◆ What you need to do
Convert the text of all the entries below into a Markdown table with the columns "Row" and "Line", placing one line per row with its row number and omitting blank lines.
BEGIN Extracted data
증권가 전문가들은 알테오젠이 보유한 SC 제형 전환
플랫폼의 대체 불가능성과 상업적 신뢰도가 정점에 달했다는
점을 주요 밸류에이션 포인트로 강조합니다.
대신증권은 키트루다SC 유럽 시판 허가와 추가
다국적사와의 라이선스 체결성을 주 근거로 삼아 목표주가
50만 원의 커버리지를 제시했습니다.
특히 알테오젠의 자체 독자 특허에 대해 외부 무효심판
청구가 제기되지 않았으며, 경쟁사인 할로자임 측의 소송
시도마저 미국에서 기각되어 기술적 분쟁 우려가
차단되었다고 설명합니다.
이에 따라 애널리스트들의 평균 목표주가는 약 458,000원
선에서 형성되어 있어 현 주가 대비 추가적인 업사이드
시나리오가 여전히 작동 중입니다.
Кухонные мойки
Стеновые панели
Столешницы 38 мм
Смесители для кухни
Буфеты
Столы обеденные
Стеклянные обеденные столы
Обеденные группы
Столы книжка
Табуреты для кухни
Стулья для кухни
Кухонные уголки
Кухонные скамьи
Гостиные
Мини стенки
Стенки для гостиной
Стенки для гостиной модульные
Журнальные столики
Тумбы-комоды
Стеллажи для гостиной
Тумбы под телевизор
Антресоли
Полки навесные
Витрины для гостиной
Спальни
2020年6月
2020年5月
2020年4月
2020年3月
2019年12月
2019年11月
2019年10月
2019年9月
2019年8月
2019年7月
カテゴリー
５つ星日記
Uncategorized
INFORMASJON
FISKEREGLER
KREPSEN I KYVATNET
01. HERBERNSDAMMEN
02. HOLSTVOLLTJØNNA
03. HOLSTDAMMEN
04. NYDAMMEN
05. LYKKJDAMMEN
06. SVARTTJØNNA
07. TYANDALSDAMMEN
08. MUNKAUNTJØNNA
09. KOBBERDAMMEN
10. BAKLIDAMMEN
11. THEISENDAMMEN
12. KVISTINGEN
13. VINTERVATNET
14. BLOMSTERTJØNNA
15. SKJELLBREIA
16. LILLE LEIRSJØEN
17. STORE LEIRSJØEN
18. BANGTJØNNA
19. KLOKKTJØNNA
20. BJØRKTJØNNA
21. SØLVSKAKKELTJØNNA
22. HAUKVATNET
END Extracted data
◆ Response area
| Row | Line |
|---|---|
| 1 | 증권가 전문가들은 알테오젠이 보유한 SC 제형 전환 |
| 2 | 플랫폼의 대체 불가능성과 상업적 신뢰도가 정점에 달했다는 |
| 3 | 점을 주요 밸류에이션 포인트로 강조합니다. |
| 4 | 대신증권은 키트루다SC 유럽 시판 허가와 추가 |
| 5 | 다국적사와의 라이선스 체결성을 주 근거로 삼아 목표주가 |
| 6 | 50만 원의 커버리지를 제시했습니다. |
| 7 | 특히 알테오젠의 자체 독자 특허에 대해 외부 무효심판 |
| 8 | 청구가 제기되지 않았으며, 경쟁사인 할로자임 측의 소송 |
| 9 | 시도마저 미국에서 기각되어 기술적 분쟁 우려가 |
| 10 | 차단되었다고 설명합니다. |
| 11 | 이에 따라 애널리스트들의 평균 목표주가는 약 458,000원 |
| 12 | 선에서 형성되어 있어 현 주가 대비 추가적인 업사이드 |
| 13 | 시나리오가 여전히 작동 중입니다. |
| 14 | Кухонные мойки |
| 15 | Стеновые панели |
| 16 | Столешницы 38 мм |
| 17 | Смесители для кухни |
| 18 | Буфеты |
| 19 | Столы обеденные |
| 20 | Стеклянные обеденные столы |
| 21 | Обеденные группы |
| 22 | Столы книжка |
| 23 | Табуреты для кухни |
| 24 | Стулья для кухни |
| 25 | Кухонные уголки |
| 26 | Кухонные скамьи |
| 27 | Гостиные |
| 28 | Мини стенки |
| 29 | Стенки для гостиной |
| 30 | Стенки для гостиной модульные |
| 31 | Журнальные столики |
| 32 | Тумбы-комоды |
| 33 | Стеллажи для гостиной |
| 34 | Тумбы под телевизор |
| 35 | Антресоли |
| 36 | Полки навесные |
| 37 | Витрины для гостиной |
| 38 | Спальни |
| 39 | 2020年6月 |
| 40 | 2020年5月 |
| 41 | 2020年4月 |
| 42 | 2020年3月 |
| 43 | 2019年12月 |
| 44 | 2019年11月 |
| 45 | 2019年10月 |
| 46 | 2019年9月 |
| 47 | 2019年8月 |
| 48 | 2019年7月 |
| 49 | カテゴリー |
| 50 | ５つ星日記 |
| 51 | Uncategorized |
| 52 | INFORMASJON |
| 53 | FISKEREGLER |
| 54 | KREPSEN I KYVATNET |
| 55 | 01. HERBERNSDAMMEN |
| 56 | 02. HOLSTVOLLTJØNNA |
| 57 | 03. HOLSTDAMMEN |
| 58 | 04. NYDAMMEN |
| 59 | 05. LYKKJDAMMEN |
| 60 | 06. SVARTTJØNNA |
| 61 | 07. TYANDALSDAMMEN |
| 62 | 08. MUNKAUNTJØNNA |
| 63 | 09. KOBBERDAMMEN |
| 64 | 10. BAKLIDAMMEN |
| 65 | 11. THEISENDAMMEN |
| 66 | 12. KVISTINGEN |
| 67 | 13. VINTERVATNET |
| 68 | 14. BLOMSTERTJØNNA |
| 69 | 15. SKJELLBREIA |
| 70 | 16. LILLE LEIRSJØEN |
| 71 | 17. STORE LEIRSJØEN |
| 72 | 18. BANGTJØNNA |
| 73 | 19. KLOKKTJØNNA |
| 74 | 20. BJØRKTJØNNA |
| 75 | 21. SØLVSKAKKELTJØNNA |
| 76 | 22. HAUKVATNET |